4.4.5. Bringing It All Together

Key Takeaways 📝

  1. The Law of Partitions decomposes the probability of an event across a partition.

  2. The Law of Total Probability expresses an event’s probability as a weighted average of conditional probabilities.

  3. Bayes’ rule lets us calculate “inverse” conditional probabilities.

  4. Tree diagrams serve as an assisting tool for the three rules above.

  5. Bayes’ rule forms the foundation of the Bayesian approach to probability.

Exercises

  1. Basic Concepts: A box contains 3 fair coins, 2 coins that always show heads, and 1 coin that always shows tails. If a coin is selected at random and flipped twice, showing heads both times, what is the probability that it is a fair coin?

  2. Medical Testing: A test for a certain disease has a sensitivity of 99% and a specificity of 98%. If the disease affects 0.5% of the population,

    1. What is the probability that a person with a positive test result has the disease?

    2. What is the probability that a person with a negative test result does not have the disease?

  3. Card Selection: A standard deck of 52 cards is split into two piles, one containing all 13 spades and the other containing the remaining 39 cards. If you select a pile at random and then draw a card from that pile,

    1. Use the Law of Total Probability to find the probability of drawing a king.

    2. If you draw a king, what is the probability that you selected the pile of spades?

  4. Quality Control: A factory has three machines (A, B, and C) that produce 20%, 30%, and 50% of its output, respectively.
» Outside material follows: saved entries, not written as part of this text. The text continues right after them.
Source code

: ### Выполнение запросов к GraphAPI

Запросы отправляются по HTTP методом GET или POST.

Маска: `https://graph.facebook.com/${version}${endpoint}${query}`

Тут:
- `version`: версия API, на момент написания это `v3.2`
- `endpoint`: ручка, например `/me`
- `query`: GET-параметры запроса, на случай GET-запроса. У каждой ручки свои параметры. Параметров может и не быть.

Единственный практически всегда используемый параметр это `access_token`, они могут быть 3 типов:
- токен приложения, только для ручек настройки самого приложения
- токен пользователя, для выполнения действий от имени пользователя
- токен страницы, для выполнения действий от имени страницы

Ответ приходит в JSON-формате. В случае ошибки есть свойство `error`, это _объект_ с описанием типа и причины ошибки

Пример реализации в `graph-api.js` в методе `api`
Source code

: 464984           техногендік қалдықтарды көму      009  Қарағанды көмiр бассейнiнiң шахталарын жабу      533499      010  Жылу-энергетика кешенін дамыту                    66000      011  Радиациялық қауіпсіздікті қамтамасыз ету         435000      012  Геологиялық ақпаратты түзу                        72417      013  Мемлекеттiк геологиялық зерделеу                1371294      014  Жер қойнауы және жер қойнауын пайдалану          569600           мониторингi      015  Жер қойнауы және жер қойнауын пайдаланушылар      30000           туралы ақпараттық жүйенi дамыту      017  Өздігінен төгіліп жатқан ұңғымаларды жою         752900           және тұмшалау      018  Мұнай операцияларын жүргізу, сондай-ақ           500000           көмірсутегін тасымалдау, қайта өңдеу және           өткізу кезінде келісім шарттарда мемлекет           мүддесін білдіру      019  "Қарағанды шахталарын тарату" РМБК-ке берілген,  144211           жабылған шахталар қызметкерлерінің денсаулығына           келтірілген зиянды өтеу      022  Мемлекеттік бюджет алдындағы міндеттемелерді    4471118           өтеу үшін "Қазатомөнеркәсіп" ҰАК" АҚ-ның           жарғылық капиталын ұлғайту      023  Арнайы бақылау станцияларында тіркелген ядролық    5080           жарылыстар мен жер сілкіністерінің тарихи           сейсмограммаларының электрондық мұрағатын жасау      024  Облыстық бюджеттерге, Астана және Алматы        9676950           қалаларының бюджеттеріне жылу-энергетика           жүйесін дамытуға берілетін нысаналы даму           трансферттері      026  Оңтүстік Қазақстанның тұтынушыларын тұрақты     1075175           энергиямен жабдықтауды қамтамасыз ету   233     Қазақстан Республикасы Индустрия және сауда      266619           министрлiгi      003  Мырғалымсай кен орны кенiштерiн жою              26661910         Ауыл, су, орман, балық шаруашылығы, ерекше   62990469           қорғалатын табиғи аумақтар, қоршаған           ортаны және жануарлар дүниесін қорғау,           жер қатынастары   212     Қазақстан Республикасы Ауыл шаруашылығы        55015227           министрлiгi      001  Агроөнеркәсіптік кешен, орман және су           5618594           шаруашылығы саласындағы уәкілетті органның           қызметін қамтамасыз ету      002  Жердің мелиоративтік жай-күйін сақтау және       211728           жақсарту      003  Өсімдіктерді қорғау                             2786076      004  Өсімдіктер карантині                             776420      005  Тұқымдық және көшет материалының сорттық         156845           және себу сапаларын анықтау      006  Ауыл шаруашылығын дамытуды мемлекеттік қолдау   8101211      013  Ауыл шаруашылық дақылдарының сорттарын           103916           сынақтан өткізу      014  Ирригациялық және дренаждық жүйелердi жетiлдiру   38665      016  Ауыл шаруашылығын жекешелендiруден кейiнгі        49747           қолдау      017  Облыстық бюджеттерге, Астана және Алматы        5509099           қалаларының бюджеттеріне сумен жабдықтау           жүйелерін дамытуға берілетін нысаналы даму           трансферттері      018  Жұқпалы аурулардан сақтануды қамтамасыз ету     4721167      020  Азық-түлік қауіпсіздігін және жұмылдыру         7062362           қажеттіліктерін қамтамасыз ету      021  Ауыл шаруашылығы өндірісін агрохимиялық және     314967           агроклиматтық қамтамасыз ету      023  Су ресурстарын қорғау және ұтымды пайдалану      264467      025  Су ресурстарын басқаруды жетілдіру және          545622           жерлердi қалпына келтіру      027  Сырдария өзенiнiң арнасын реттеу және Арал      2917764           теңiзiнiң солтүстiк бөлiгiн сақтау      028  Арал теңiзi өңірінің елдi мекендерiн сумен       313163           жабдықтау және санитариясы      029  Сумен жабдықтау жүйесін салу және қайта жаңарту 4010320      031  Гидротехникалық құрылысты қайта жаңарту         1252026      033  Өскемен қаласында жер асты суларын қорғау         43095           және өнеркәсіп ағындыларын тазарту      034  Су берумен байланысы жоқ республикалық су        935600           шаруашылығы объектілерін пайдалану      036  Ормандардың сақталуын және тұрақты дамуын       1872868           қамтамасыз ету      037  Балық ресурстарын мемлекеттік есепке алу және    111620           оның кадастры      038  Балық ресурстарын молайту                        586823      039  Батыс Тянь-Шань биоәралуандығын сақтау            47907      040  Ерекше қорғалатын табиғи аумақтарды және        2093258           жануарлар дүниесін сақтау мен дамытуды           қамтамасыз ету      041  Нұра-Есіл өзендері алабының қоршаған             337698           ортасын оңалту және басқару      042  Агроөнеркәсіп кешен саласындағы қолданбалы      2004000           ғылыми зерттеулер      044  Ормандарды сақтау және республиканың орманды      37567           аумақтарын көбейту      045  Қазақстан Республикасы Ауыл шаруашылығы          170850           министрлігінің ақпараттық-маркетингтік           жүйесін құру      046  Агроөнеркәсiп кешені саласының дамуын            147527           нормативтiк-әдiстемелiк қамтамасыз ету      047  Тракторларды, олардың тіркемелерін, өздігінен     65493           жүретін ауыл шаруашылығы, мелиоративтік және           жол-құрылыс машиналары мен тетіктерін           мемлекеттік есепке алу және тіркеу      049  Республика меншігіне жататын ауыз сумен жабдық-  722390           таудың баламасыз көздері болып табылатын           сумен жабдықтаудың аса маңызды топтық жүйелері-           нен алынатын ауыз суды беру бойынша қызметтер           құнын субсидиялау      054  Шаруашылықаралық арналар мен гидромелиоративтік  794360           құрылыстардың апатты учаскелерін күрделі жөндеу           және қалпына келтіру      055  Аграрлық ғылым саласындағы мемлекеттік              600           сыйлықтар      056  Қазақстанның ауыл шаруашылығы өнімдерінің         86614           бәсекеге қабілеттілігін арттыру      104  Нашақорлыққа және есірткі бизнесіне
The defect rates for these machines are 1%, 2%, and 3%. If a product is selected at random and found to be defective,

    1. What is the probability it was produced by machine B?

    2. What is the total percentage of defective products across all machines?

  5. Challenge Problem: Three identical-looking coins are placed in a box. One coin is fair (\(P(Heads) = 0.5\)), one is biased with \(P(Heads) = 0.6\), and one is two-headed (\(P(Heads) = 1\)). A coin is randomly selected from the box and flipped twice. If both flips result in heads, what is the probability that the selected coin was the fair one?